» **TASK STATEMENT**:
The lines you return should be those containing the string "property", taken from the data below.

* * * *

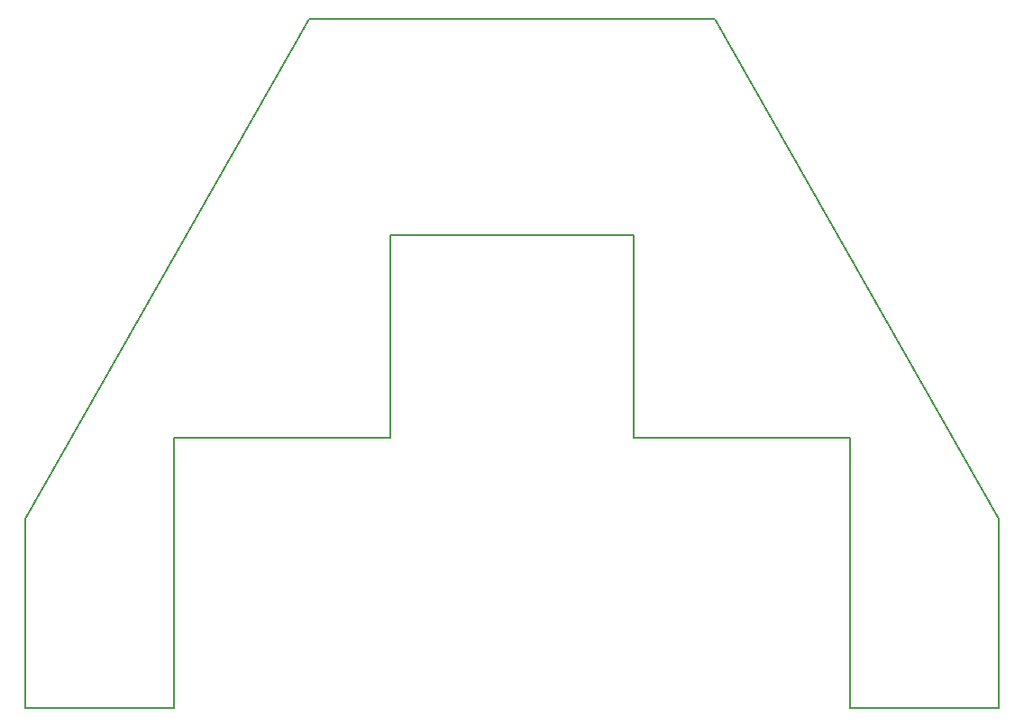
<source format=gbr>
%TF.GenerationSoftware,KiCad,Pcbnew,5.0.2-bee76a0~70~ubuntu18.04.1*%
%TF.CreationDate,2020-12-06T16:42:28+01:00*%
%TF.ProjectId,Robot-power-control,526f626f-742d-4706-9f77-65722d636f6e,rev?*%
%TF.SameCoordinates,Original*%
%TF.FileFunction,Profile,NP*%
%FSLAX46Y46*%
G04 Gerber Fmt 4.6, Leading zero omitted, Abs format (unit mm)*
G04 Created by KiCad (PCBNEW 5.0.2-bee76a0~70~ubuntu18.04.1) date dim. 06 déc. 2020 16:42:28 CET*
%MOMM*%
%LPD*%
G01*
G04 APERTURE LIST*
%ADD10C,0.200000*%
G04 APERTURE END LIST*
D10*
X88900000Y-50800000D02*
X115570000Y-97790000D01*
X115570000Y-115570000D02*
X115570000Y-97790000D01*
X101600000Y-115570000D02*
X115570000Y-115570000D01*
X101600000Y-90170000D02*
X101600000Y-115570000D01*
X81280000Y-90170000D02*
X101600000Y-90170000D01*
X81280000Y-71120000D02*
X81280000Y-90170000D01*
X58420000Y-71120000D02*
X81280000Y-71120000D01*
X58420000Y-90170000D02*
X58420000Y-71120000D01*
X38100000Y-90170000D02*
X58420000Y-90170000D01*
X38100000Y-115570000D02*
X38100000Y-90170000D01*
X24130000Y-115570000D02*
X38100000Y-115570000D01*
X24130000Y-97790000D02*
X24130000Y-115570000D01*
X50800000Y-50800000D02*
X24130000Y-97790000D01*
X50800000Y-50800000D02*
X88900000Y-50800000D01*
M02*

</source>
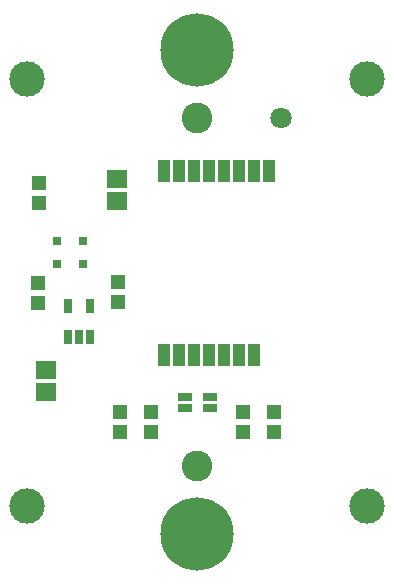
<source format=gbr>
G04 DipTrace 3.2.0.1*
G04 Íèæíÿÿìàñêà.gbr*
%MOMM*%
G04 #@! TF.FileFunction,Soldermask,Bot*
G04 #@! TF.Part,Single*
%ADD32C,1.8*%
%ADD38C,2.6*%
%ADD40R,1.0X1.9*%
%ADD42R,0.8X1.3*%
%ADD46R,1.2X0.8*%
%ADD48R,1.2X1.3*%
%ADD50C,6.2*%
%ADD52C,3.0*%
%ADD54R,0.8X0.8*%
%ADD56R,1.7X1.5*%
%FSLAX35Y35*%
G04*
G71*
G90*
G75*
G01*
G04 BotMask*
%LPD*%
D56*
X-1281083Y-845053D3*
Y-655053D3*
X-677353Y771613D3*
Y961613D3*
D54*
X-964903Y241140D3*
X-1184903D3*
X-968517Y430920D3*
X-1188517D3*
D52*
X1440000Y1810000D3*
D50*
X0Y2050000D3*
Y-2050000D3*
D52*
X1440000Y-1810000D3*
X-1440000Y1810000D3*
Y-1810000D3*
D48*
X-650000Y-1185000D3*
Y-1015000D3*
X-1343513Y925657D3*
Y755657D3*
X-390000Y-1015000D3*
Y-1185000D3*
X-673877Y-85557D3*
Y84443D3*
X390000Y-1015000D3*
Y-1185000D3*
X650000Y-1015000D3*
Y-1185000D3*
X-1344943Y79413D3*
Y-90587D3*
D46*
X-105000Y-980000D3*
X105000D3*
X-105000Y-890000D3*
X105000D3*
D42*
X-904957Y-381953D3*
X-999957D3*
X-1094957D3*
Y-111953D3*
X-904957D3*
D40*
X-278000Y1026900D3*
X-151000D3*
X-24000D3*
X103000D3*
X230000D3*
X357000D3*
X484000D3*
X611000D3*
X-278000Y-533100D3*
X-151000D3*
X-24000D3*
X103000D3*
X230000D3*
X357000D3*
X484000D3*
D38*
X0Y-1473000D3*
Y1473000D3*
D32*
X712000D3*
M02*

</source>
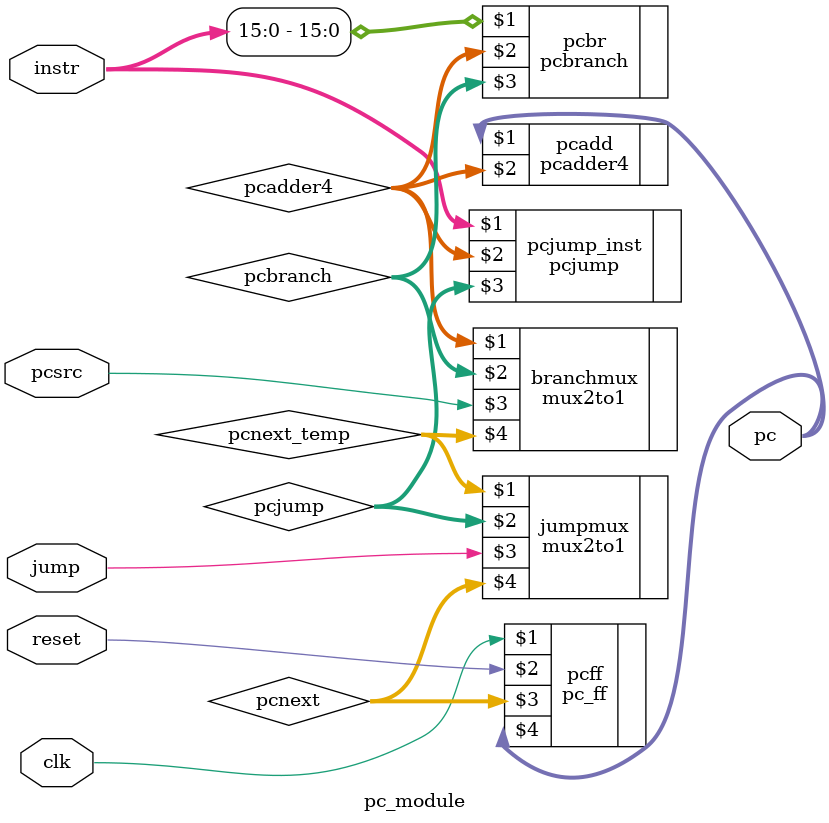
<source format=v>
module pc_module (
  input clk, reset, pcsrc, jump,
  input [25:0] instr,
  output [31:0] pc
);

  wire [31:0] pcnext_temp;
  wire [31:0] pcnext, pcadder4, pcjump, pcbranch; 

  pc_ff pcff (clk, reset, pcnext, pc);
  pcadder4 #(32) pcadd (pc, pcadder4);
  pcbranch #(32) pcbr (instr[15:0], pcadder4, pcbranch);
  mux2to1 #(32) branchmux (pcadder4, pcbranch, pcsrc, pcnext_temp);
  pcjump #(32) pcjump_inst (instr[25:0], pcadder4, pcjump);
  mux2to1 #(32) jumpmux (pcnext_temp, pcjump, jump, pcnext);
  

endmodule
</source>
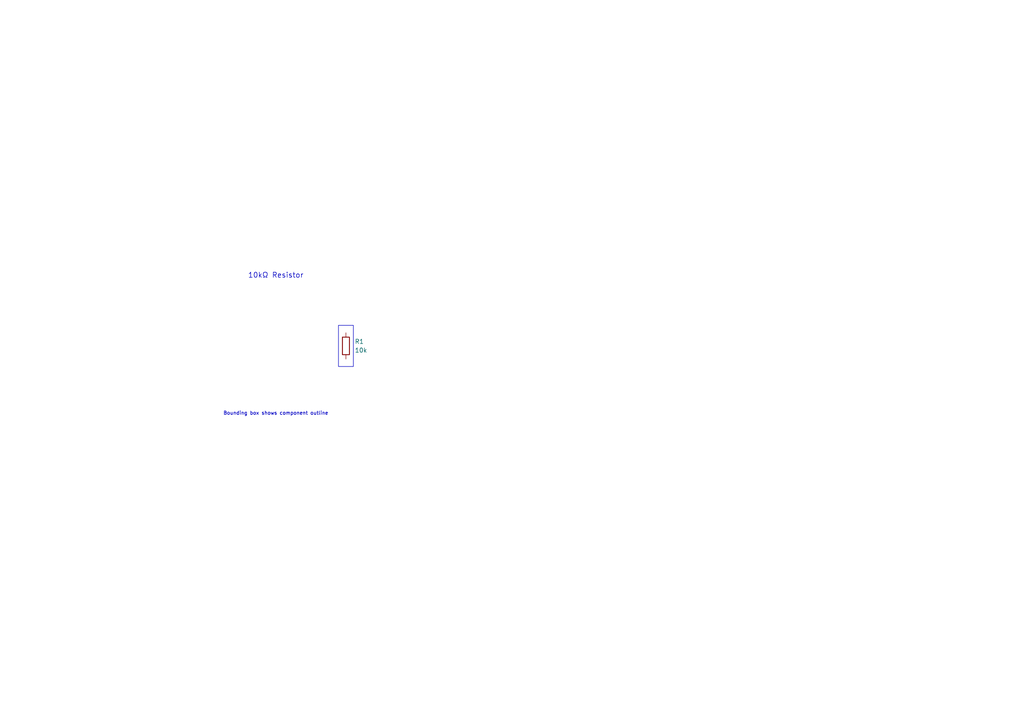
<source format=kicad_sch>
(kicad_sch
	(version 20250114)
	(generator "eeschema")
	(generator_version "9.0")
	(uuid "7caf6b93-fc85-48cc-9acc-7324f15bf4a2")
	(paper "A4")
	(title_block
		(title "Resistor with Bounding Box")
	)
	
	(symbol
		(lib_id "Device:R")
		(at 100.33 100.33 0)
		(unit 1)
		(exclude_from_sim no)
		(in_bom yes)
		(on_board yes)
		(dnp no)
		(fields_autoplaced yes)
		(uuid "3a88723a-2c8c-402a-9fed-8e1a8b17892d")
		(property "Reference" "R1"
			(at 102.87 99.0599 0)
			(effects
				(font
					(size 1.27 1.27)
				)
				(justify left)
			)
		)
		(property "Value" "10k"
			(at 102.87 101.5999 0)
			(effects
				(font
					(size 1.27 1.27)
				)
				(justify left)
			)
		)
		(pin "1"
			(uuid "24ac386d-33d7-4eb5-bb66-b2540589c528")
		)
		(pin "2"
			(uuid "b20c66d7-63cf-45cf-ad1e-a4b7336fe096")
		)
		(instances
			(project "Resistor with Bounding Box"
				(path "/7caf6b93-fc85-48cc-9acc-7324f15bf4a2"
					(reference "R1")
					(unit 1)
				)
			)
		)
	)
	(text "10kΩ Resistor"
		(exclude_from_sim no)
		(at 80 80 0.0000)
		(effects
			(font
				(size 1.5 1.5)
			)
		)
		(uuid "a6dc1166-6182-451a-bf9a-2b61936ef992")
	)
	(text "Bounding box shows component outline"
		(exclude_from_sim no)
		(at 80 120 0.0000)
		(effects
			(font
				(size 1 1)
			)
		)
		(uuid "88f81268-5660-47ba-986b-a73a663a81b4")
	)
	(rectangle
		(start 98.171 94.361)
		(end 102.489 106.299)
		(stroke
			(width 0)
			(type default)
		)
		(fill
			(type none)
		)
		(uuid "82b388cb-beec-4a07-8e73-deb817387fbe")
	)
	(sheet_instances
		(path "/"
			(page "1")
		)
	)
	(embedded_fonts no)
)

</source>
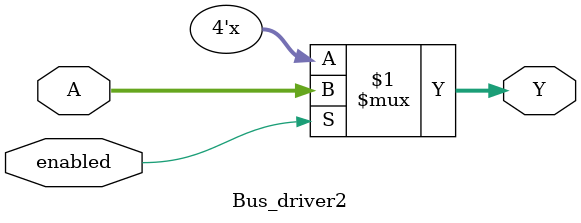
<source format=v>
module Bus_driver2(input enabled, input [3:0] A, output [3:0] Y);

    assign Y = enabled ? A : 4'bz;

endmodule

</source>
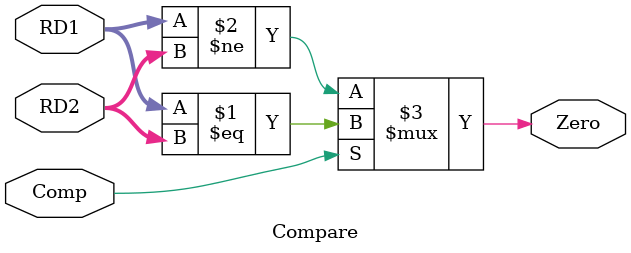
<source format=v>
`timescale 1ns / 1ps

module Compare(RD1, RD2, Comp, Zero);
	
	input signed [31:0] RD1, RD2;
	input Comp;
	output Zero;
	
	assign Zero = Comp ? (RD1 == RD2) : (RD1 != RD2);


endmodule

</source>
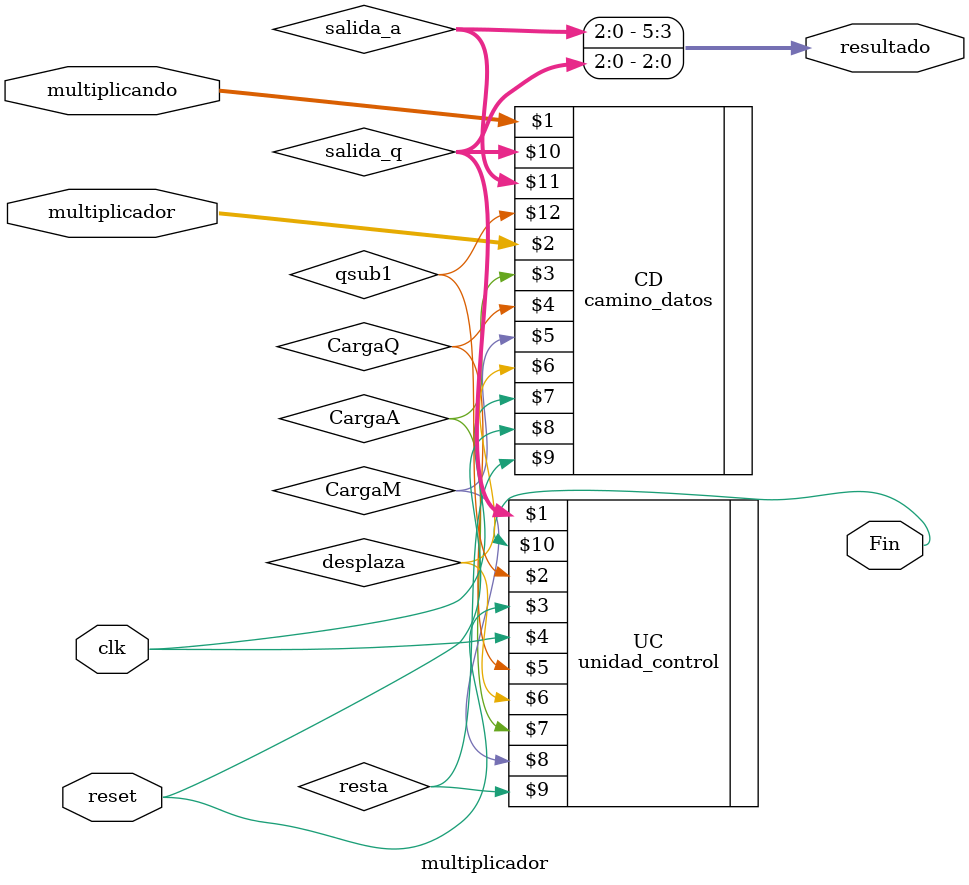
<source format=v>
module multiplicador (input wire [2:0] multiplicador, multiplicando, input wire clk, reset, output wire [5:0] resultado, output Fin);
  // Salida de CD con Q, de la cual cogeremos el q0 para poder pasarlo a la UC y poder controlar que operacion hacer junto con qsub1, que viene del FlipFlop
  wire [2:0] salida_q; 
  wire [3:0] salida_a;
  wire CargaA, CargaM, CargaQ, desplaza,  resta, qsub1;

  // module camino_datos (input wire [2:0] entrada_q, entrada_m, input wire CargaA, CargaQ, CargaM, desplaza, 
  //                      clk, reset, resta, output wire [2:0] salida_q, output wire [3:0] salida_a, output wire qsub1);
  camino_datos CD(multiplicando, multiplicador, CargaA, CargaQ, CargaM, desplaza, clk, reset, resta, salida_q, salida_a, qsub1);
  // module unidad_control (input wire q0, qsub1, reset, clk, output wire CargaQ, DesplazaAQ, CargaA, CargaM, Fin);
  unidad_control UC(salida_q, qsub1, reset, clk, CargaQ, desplaza, CargaA, CargaM, resta, Fin);
  assign resultado = {salida_a[2],salida_a[1],salida_a[0],salida_q[2],salida_q[1],salida_q[0]};
endmodule


</source>
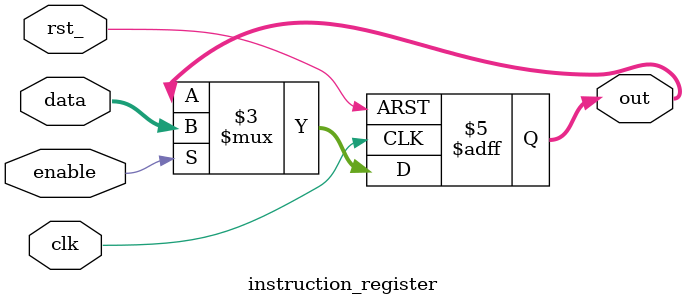
<source format=sv>
`timescale 1ns / 1ps

module instruction_register (

    input  logic clk,
    input  logic rst_,          
    input  logic enable,        // enable
    input  logic [7:0] data,    // data
    output logic [7:0] out      // out

);
    
always_ff @(posedge clk, negedge rst_) begin
      
    if(!rst_) begin
        
        out <= 8'b0;
        
    end else if (enable) begin
        
        out <= data;
    end   
end    
endmodule


</source>
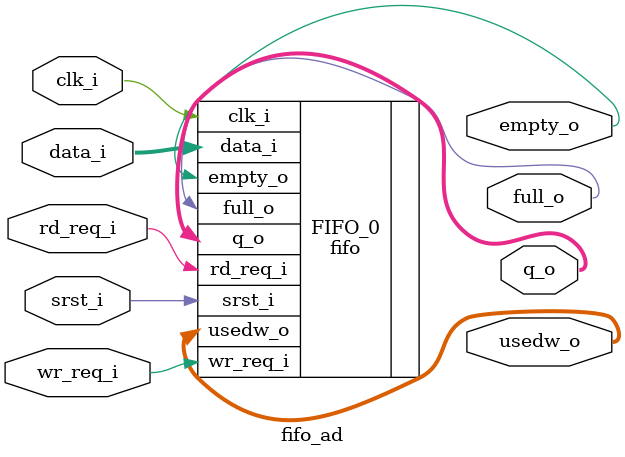
<source format=sv>

module fifo_ad 
( input                           clk_i,
  input                           srst_i,      
  input  logic                    rd_req_i,  
  input  logic                    wr_req_i,
  input  logic [ DWID - 1 : 0 ] data_i,
  output logic [ DWID - 1 : 0 ] q_o,
  output logic [ AWID - 1 : 0 ] usedw_o,         
  output logic                    empty_o,
  output logic                    full_o      
);

localparam DWID = 8;
localparam AWID = 8;
localparam SHWA = 0;


fifo # (
  .DWIDTH    ( DWID     ),
  .AWIDTH    ( AWID     ),
  .SHOWAHEAD ( SHWA     ) )
FIFO_0 (
  .clk_i     ( clk_i    ),
  .srst_i    ( srst_i   ),
  .rd_req_i  ( rd_req_i ),
  .wr_req_i  ( wr_req_i ),
  .data_i    ( data_i   ),
  .q_o       ( q_o      ),
  .usedw_o   ( usedw_o  ),
  .empty_o   ( empty_o  ),
  .full_o    ( full_o   )
);  

endmodule

</source>
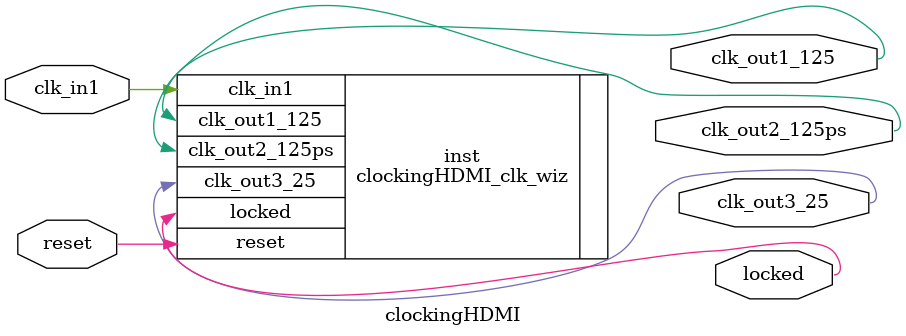
<source format=v>


`timescale 1ps/1ps

(* CORE_GENERATION_INFO = "clockingHDMI,clk_wiz_v6_0_13_0_0,{component_name=clockingHDMI,use_phase_alignment=true,use_min_o_jitter=false,use_max_i_jitter=false,use_dyn_phase_shift=false,use_inclk_switchover=false,use_dyn_reconfig=false,enable_axi=0,feedback_source=FDBK_AUTO,PRIMITIVE=MMCM,num_out_clk=3,clkin1_period=10.000,clkin2_period=10.000,use_power_down=false,use_reset=true,use_locked=true,use_inclk_stopped=false,feedback_type=SINGLE,CLOCK_MGR_TYPE=NA,manual_override=false}" *)

module clockingHDMI 
 (
  // Clock out ports
  output        clk_out1_125,
  output        clk_out2_125ps,
  output        clk_out3_25,
  // Status and control signals
  input         reset,
  output        locked,
 // Clock in ports
  input         clk_in1
 );

  clockingHDMI_clk_wiz inst
  (
  // Clock out ports  
  .clk_out1_125(clk_out1_125),
  .clk_out2_125ps(clk_out2_125ps),
  .clk_out3_25(clk_out3_25),
  // Status and control signals               
  .reset(reset), 
  .locked(locked),
 // Clock in ports
  .clk_in1(clk_in1)
  );

endmodule

</source>
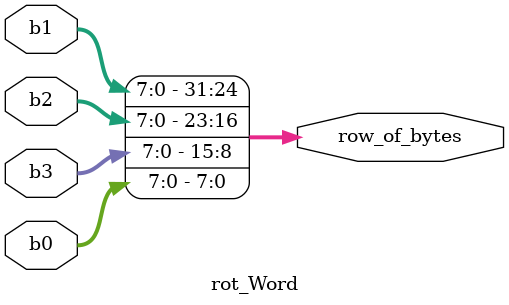
<source format=sv>

module rot_Word(input logic [7:0] b0, b1, b2, b3,
                output logic [31:0] row_of_bytes);

    assign row_of_bytes = {b1, b2, b3, b0};

endmodule
</source>
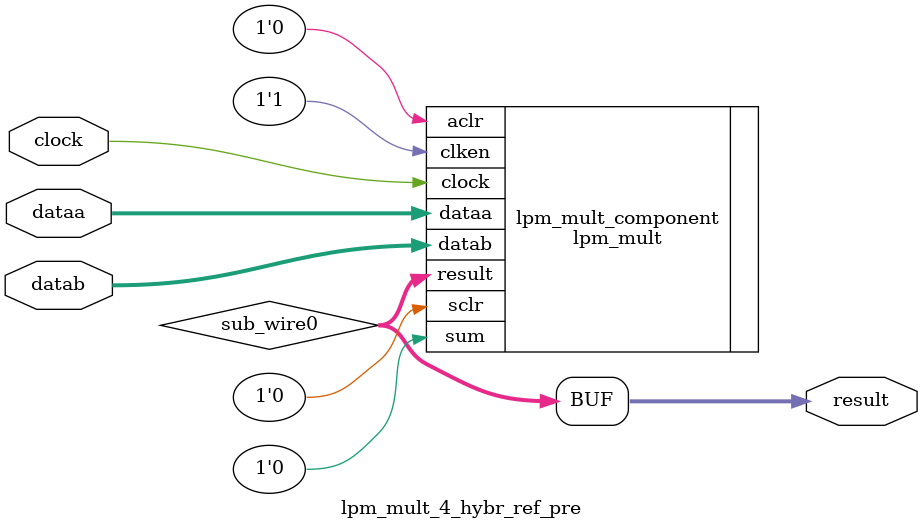
<source format=v>
module lpm_mult_4_hybr_ref_pre (
	clock,
	dataa,
	datab,
	result);
	input	  clock;
	input	[7:0]  dataa;
	input	[4:0]  datab;
	output	[8:0]  result;
	wire [8:0] sub_wire0;
	wire [8:0] result = sub_wire0[8:0];
	lpm_mult	lpm_mult_component (
				.clock (clock),
				.dataa (dataa),
				.datab (datab),
				.result (sub_wire0),
				.aclr (1'b0),
				.clken (1'b1),
				.sclr (1'b0),
				.sum (1'b0));
	defparam
		lpm_mult_component.lpm_hint = "DEDICATED_MULTIPLIER_CIRCUITRY=YES,MAXIMIZE_SPEED=9",
		lpm_mult_component.lpm_pipeline = 1,
		lpm_mult_component.lpm_representation = "UNSIGNED",
		lpm_mult_component.lpm_type = "LPM_MULT",
		lpm_mult_component.lpm_widtha = 8,
		lpm_mult_component.lpm_widthb = 5,
		lpm_mult_component.lpm_widthp = 9;
endmodule
</source>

* * * *

» **ANSWER FOR THIS EXERCISE**:
		(property "Reference" "R1"
		(property "Value" "10k"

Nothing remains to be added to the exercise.